=== Records supplied ===

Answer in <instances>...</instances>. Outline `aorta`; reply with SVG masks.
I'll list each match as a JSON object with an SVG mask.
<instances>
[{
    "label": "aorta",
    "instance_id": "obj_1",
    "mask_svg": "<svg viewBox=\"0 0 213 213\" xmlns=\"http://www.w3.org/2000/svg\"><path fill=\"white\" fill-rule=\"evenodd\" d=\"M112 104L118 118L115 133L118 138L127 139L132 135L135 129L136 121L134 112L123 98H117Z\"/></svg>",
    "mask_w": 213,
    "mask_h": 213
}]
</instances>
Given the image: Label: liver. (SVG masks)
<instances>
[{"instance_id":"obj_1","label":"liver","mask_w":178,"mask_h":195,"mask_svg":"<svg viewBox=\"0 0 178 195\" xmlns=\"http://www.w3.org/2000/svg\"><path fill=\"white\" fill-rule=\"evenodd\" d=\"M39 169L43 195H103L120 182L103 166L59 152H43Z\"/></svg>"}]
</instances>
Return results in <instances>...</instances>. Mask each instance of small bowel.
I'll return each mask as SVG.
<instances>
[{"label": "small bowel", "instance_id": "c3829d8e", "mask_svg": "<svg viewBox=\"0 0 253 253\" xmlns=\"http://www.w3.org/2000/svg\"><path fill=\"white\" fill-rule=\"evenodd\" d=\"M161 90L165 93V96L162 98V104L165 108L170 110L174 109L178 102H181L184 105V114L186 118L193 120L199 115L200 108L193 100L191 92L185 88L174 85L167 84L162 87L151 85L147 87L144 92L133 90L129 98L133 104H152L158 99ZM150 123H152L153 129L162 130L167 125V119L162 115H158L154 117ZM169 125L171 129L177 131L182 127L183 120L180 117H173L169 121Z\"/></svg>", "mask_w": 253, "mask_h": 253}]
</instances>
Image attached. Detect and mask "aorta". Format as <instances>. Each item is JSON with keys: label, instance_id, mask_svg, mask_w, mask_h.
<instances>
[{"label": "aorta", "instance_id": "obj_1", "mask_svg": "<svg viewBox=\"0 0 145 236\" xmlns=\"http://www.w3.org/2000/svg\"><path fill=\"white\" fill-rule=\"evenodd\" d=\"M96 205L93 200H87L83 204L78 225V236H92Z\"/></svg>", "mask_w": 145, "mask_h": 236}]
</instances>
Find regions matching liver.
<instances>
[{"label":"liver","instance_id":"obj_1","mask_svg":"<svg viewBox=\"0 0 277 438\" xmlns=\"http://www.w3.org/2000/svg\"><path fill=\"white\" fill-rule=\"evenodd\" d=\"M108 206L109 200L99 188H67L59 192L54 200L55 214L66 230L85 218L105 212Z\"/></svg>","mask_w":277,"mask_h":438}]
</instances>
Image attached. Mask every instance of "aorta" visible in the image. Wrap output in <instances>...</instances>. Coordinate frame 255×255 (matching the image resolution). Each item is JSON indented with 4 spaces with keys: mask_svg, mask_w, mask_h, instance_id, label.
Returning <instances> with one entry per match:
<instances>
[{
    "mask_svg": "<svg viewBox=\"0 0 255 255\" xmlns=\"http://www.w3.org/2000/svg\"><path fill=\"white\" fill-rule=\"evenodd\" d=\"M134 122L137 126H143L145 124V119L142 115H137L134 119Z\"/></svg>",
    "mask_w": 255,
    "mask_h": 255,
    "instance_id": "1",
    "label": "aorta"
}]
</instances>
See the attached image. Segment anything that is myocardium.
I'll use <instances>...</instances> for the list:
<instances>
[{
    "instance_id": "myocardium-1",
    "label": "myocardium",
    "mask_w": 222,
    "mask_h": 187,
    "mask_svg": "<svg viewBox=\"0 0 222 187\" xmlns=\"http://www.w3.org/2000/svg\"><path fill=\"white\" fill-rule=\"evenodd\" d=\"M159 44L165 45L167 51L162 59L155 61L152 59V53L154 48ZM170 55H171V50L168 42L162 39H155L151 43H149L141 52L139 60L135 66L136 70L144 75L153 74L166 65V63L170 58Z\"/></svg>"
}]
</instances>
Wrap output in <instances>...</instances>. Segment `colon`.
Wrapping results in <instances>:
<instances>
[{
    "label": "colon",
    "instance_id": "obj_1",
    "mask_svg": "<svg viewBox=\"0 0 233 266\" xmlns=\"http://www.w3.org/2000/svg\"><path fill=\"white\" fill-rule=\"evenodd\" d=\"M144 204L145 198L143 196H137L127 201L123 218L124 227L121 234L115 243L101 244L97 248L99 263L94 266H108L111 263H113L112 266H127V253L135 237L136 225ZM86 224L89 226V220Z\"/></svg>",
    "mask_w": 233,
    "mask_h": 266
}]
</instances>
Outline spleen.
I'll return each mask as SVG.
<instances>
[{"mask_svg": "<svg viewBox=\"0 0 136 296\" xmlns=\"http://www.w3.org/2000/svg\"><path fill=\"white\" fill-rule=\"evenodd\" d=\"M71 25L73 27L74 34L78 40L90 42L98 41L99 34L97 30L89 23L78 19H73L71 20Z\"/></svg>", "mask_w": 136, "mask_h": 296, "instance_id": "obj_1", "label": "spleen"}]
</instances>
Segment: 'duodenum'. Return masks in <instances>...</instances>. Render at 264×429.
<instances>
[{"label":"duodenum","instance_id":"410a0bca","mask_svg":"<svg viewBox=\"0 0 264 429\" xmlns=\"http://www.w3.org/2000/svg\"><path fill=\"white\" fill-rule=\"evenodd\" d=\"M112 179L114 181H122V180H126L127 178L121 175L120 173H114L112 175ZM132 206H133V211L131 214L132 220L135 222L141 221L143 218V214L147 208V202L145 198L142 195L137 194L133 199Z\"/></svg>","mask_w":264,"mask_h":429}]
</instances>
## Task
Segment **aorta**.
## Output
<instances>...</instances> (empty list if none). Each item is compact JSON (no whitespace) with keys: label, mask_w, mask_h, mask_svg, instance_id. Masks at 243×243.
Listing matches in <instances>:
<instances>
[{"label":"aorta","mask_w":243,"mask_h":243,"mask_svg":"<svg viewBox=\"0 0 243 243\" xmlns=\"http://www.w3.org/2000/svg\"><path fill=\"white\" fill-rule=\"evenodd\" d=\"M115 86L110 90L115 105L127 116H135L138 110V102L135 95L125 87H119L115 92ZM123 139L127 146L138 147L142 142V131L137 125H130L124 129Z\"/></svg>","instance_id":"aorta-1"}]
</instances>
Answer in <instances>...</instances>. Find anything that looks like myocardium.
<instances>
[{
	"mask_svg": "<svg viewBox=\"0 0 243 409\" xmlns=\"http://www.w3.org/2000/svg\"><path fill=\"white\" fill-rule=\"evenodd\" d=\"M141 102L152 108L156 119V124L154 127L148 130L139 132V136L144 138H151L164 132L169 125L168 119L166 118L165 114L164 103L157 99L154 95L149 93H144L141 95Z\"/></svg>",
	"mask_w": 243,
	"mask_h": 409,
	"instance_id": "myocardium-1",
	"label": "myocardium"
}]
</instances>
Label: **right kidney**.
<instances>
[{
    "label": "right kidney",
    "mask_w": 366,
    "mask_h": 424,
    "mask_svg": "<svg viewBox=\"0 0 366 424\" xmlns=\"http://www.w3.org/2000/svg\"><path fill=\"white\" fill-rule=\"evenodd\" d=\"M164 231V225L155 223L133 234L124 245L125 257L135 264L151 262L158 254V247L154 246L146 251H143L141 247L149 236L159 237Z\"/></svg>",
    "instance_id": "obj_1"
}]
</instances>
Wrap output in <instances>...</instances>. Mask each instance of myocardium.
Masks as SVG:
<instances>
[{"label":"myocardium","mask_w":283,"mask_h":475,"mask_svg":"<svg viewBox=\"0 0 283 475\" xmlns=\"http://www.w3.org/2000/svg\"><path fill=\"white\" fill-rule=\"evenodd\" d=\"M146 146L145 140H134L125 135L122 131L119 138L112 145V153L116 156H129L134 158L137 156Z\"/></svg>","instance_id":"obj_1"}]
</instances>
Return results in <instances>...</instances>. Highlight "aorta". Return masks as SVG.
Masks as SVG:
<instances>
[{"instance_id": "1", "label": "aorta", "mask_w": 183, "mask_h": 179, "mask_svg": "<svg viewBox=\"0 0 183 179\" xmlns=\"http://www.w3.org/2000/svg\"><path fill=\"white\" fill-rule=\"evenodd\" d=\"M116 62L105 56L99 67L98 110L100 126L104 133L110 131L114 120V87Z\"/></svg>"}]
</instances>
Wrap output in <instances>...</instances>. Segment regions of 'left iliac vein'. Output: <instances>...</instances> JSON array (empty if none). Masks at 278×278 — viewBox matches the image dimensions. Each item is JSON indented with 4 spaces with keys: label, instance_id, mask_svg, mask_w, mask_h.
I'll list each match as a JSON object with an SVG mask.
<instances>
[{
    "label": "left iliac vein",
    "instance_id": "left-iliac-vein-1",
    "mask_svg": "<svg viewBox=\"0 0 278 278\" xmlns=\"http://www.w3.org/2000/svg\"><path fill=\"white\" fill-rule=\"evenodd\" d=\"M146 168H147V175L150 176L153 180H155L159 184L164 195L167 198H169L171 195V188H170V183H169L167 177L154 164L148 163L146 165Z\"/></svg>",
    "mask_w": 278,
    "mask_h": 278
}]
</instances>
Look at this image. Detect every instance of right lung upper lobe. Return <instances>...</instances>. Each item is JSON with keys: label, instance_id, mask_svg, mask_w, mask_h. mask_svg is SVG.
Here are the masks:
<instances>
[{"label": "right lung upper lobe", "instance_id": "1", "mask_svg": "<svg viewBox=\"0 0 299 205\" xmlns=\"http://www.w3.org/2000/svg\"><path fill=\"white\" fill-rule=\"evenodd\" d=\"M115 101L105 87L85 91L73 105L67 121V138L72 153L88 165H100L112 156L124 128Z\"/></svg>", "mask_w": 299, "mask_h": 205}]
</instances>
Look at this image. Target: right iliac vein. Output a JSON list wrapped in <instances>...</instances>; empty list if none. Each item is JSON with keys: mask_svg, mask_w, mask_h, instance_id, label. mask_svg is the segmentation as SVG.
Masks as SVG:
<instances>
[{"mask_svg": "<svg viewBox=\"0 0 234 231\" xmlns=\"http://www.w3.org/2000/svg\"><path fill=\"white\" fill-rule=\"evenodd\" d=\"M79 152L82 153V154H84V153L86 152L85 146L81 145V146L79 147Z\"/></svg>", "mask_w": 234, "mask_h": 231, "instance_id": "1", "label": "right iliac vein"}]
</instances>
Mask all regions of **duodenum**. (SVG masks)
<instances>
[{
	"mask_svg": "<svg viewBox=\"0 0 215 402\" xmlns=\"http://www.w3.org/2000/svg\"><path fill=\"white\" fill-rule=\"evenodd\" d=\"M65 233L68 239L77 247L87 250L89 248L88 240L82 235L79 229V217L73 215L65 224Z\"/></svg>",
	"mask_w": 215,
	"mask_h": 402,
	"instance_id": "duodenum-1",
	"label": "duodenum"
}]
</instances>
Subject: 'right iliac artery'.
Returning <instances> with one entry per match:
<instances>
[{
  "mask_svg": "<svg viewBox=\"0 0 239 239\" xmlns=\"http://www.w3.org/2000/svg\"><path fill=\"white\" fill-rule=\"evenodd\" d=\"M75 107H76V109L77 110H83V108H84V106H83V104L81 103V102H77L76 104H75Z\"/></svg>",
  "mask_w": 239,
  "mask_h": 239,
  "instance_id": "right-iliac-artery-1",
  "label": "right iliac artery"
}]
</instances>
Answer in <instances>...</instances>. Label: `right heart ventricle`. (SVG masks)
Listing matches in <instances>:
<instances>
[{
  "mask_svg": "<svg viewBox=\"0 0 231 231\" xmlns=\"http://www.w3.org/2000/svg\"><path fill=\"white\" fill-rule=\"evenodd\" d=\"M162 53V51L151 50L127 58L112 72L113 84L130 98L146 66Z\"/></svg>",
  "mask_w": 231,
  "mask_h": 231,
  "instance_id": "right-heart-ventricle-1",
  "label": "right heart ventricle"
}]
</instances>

===

◆ Given problem
Collect every line of the items above that contains the word "lobe", treating uppercase and lowercase as distinct.

◆ Complete response
Look at this image. Detect every instance of right lung upper lobe. Return <instances>...</instances>. Each item is JSON with keys: label, instance_id, mask_svg, mask_w, mask_h. mask_svg is SVG.
[{"label": "right lung upper lobe", "instance_id": "1", "mask_svg": "<svg viewBox=\"0 0 299 205\" xmlns=\"http://www.w3.org/2000/svg\"><path fill=\"white\" fill-rule=\"evenodd\" d=\"M115 101L105 87L85 91L73 105L67 121V138L72 153L88 165H100L112 156L124 128Z\"/></svg>", "mask_w": 299, "mask_h": 205}]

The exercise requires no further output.